I've been driving with a CDL since '95. Now, why in the world would I get in a truck with a trainer who has 30 days experience? That's right, you can become a trainer after 30 days with England. It's called a phase 1 trainer. Do you really think a seasoned pro is going to sleep alright with that kind of a driver at the wheel, just because he took an in-town job for 4 years, and now doesn't meet their criteria to drive over the road? And what about the motoring public? Quite frankly Mr. Maine Trucker, if you have to spoon feed someone to get them to treat you right, you are probably with the wrong group of people. I am a trucker. I am a professional, I'm told this by the company, law enforcement, (especially if anything goes wrong), and the DMV. Yet when it comes to the trucking company not getting their way, they will starve you out. They hold the loads and the dispatch of those loads over the drivers heads. At best, not having a level playing field for dispatched loads is unfair business practices, not to mention the, " If you lease a truck you will get higher priority on the loads dispatched" leasing program. Is this practice used by the trucking company "professional?" Where is the company's responsibility to be "professional?" If not to the motoring public, to all their drivers. In this area, they lack.
When a driver refuses a load, or has a problem with a load, this is what happens and why they sit. Each driver manger has about 100 drivers. When a refusal happens, or the business is closed and the delivery cannot be made, that driver goes to the bottom of the list. That means that all 99 drivers above him are dispatched until he comes to the top again, usually in 2 to 3 days. Along with his name, comes his last problem. He is deemed unreliable, and the driver manger looks for some table scraps to give him, where the load prioirty is not as high or as time sensitive. The paycheck for that week is shot, mama at home gets no money, and the driver wants to quit and go somewhere else to work.

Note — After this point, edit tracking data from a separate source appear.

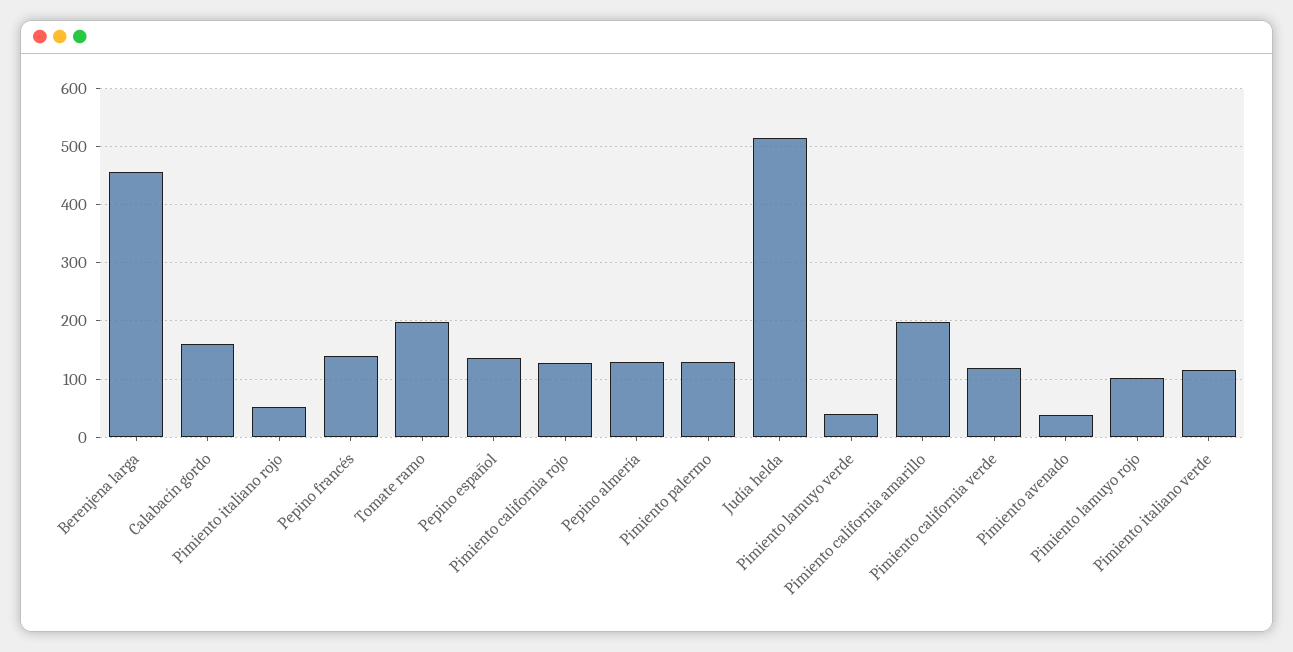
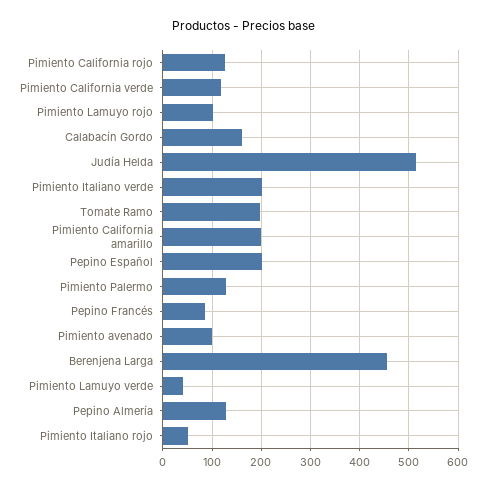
  {
    "Berenjena larga": 460,
    "Calabacín gordo": 160,
    "Pimiento italiano rojo": 60,
-   "Pepino francés": 140,
+   "Pepino francés": 80,
    "Tomate ramo": 200,
-   "Pepino español": 140,
+   "Pepino español": 200,
    "Pimiento california rojo": 120,
    "Pepino almería": 120,
    "Pimiento palermo": 120,
    "Judía helda": 520,
    "Pimiento lamuyo verde": 40,
    "Pimiento california amarillo": 200,
    "Pimiento california verde": 120,
-   "Pimiento avenado": 40,
+   "Pimiento avenado": 100,
    "Pimiento lamuyo rojo": 100,
-   "Pimiento italiano verde": 120
+   "Pimiento italiano verde": 200
  }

With England, Werner, and Swift, company drivers get the table scraps. All the good loads with long miles go to the people that joined their lease program and leased a truck. The company driver 's are only used for the short, multi-drop loads, that people with a big truck payment and the five insurances they have to maintain financially every week do not want. (Would you want that $800.00 payment staring you in the face every week in this economy?)
With the company's blessing, they use the "company drivers" for those "short hop" deliveries, and hope they quit so they don't have to listen to their complaints. They prostitute the "trainees" coming out of their schools and drive them into the ground, paying them $63.00 per day, with few showers. The trucking company wants their freight to move the fastest and cheapest way it can. There is just something fundamentally wrong with the trainer sleeping, and getting the lions share of the wages that that truck is making, with the trainee slaving away at the wheel, making everyone else money but his own family. The trainee should be paid mileage from the start. Any driver who turns a wheel should be paid mileage, period.
The best thing you as a driver can do, or as a driver's signifcant other, is to report them to The Labor Board in your State, and /or, The Labor Board in the State the home terminal for that company is in. Also, the Attorney General's Office in the home state of the main terminal, for those of you who are owed money. It could be anything from a paycheck, to a shortage or overcharge from a lease, or any other kind of financial dispute. Yes, you are an employee. But you are a consumer as well. Let's face it. Until we band together, (something we are notorious for not doing), and sit down and plunk away at these keys, it will never change, and more people will get sucked in to these "unfair business practices." If you are a driver making a living, get your significant other to sit and plunk. I'm sure her story, as being the one trying to pay all those bills and feed the kids with that reduced paycheck at the end of the week, can relay how it really is. I was going to go to Werner, now I'm not. Thank you for your input. This is really a sad testament to what this industry has become. Shameful.